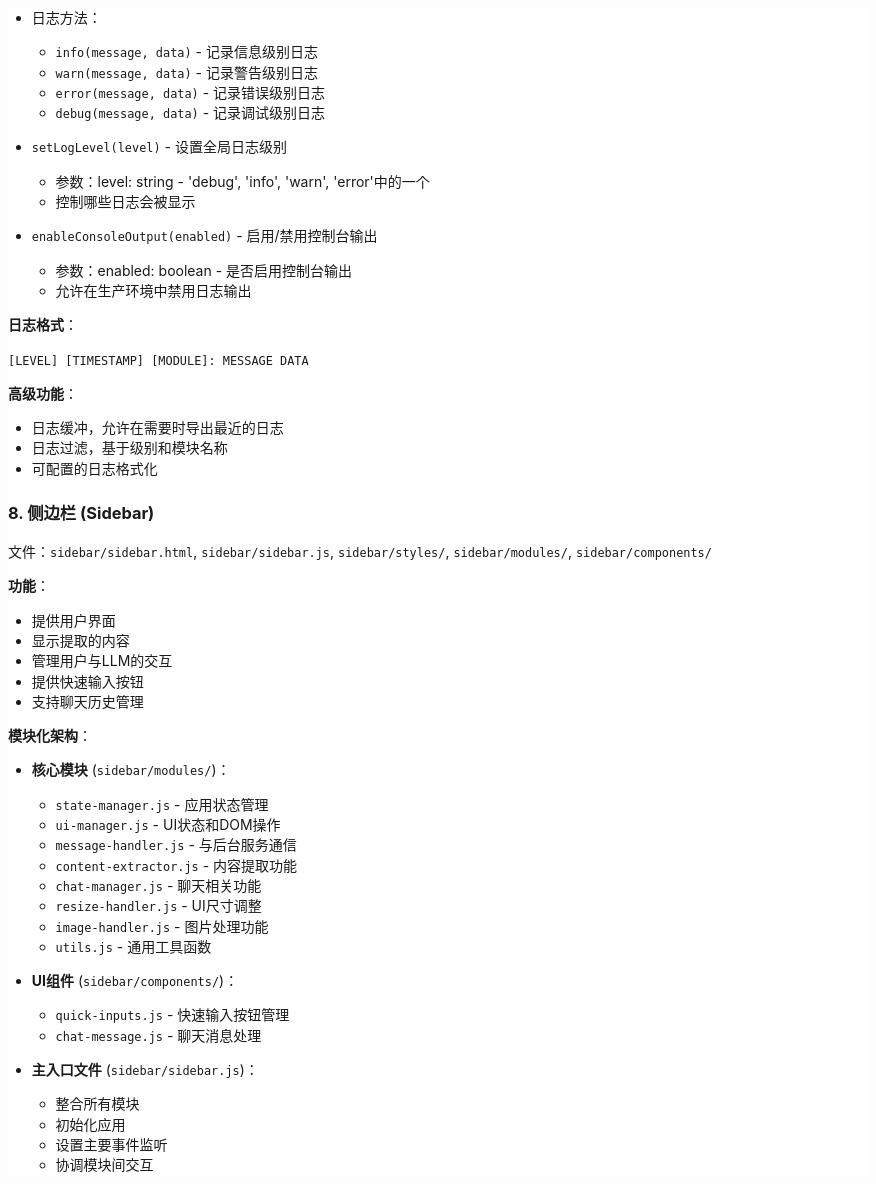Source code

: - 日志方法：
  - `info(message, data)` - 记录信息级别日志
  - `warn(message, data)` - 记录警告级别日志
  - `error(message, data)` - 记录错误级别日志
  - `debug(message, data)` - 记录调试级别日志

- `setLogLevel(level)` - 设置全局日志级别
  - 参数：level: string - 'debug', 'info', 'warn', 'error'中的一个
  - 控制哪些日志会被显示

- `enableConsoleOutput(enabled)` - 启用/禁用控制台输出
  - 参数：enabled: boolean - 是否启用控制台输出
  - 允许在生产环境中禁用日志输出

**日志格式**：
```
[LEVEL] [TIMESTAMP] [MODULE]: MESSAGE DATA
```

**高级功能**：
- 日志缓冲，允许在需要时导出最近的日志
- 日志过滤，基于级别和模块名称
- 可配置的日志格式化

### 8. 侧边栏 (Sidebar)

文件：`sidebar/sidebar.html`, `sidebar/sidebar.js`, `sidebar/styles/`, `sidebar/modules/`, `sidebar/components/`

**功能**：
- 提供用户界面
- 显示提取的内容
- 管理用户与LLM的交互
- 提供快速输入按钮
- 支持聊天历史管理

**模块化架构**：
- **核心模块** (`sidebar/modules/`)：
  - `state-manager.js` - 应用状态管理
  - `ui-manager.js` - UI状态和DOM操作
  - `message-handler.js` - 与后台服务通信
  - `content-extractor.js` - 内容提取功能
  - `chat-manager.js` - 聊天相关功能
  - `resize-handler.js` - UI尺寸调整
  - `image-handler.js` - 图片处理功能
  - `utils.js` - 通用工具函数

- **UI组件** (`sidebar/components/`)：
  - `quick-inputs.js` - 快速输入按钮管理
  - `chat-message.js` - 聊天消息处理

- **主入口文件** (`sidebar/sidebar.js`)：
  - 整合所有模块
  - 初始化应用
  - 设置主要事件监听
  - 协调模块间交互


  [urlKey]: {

---

— WHAT YOU WILL DO —
Among the entries above, how many lines contain the string "components"? Only the number should be given.

— ANSWER BELOW —
2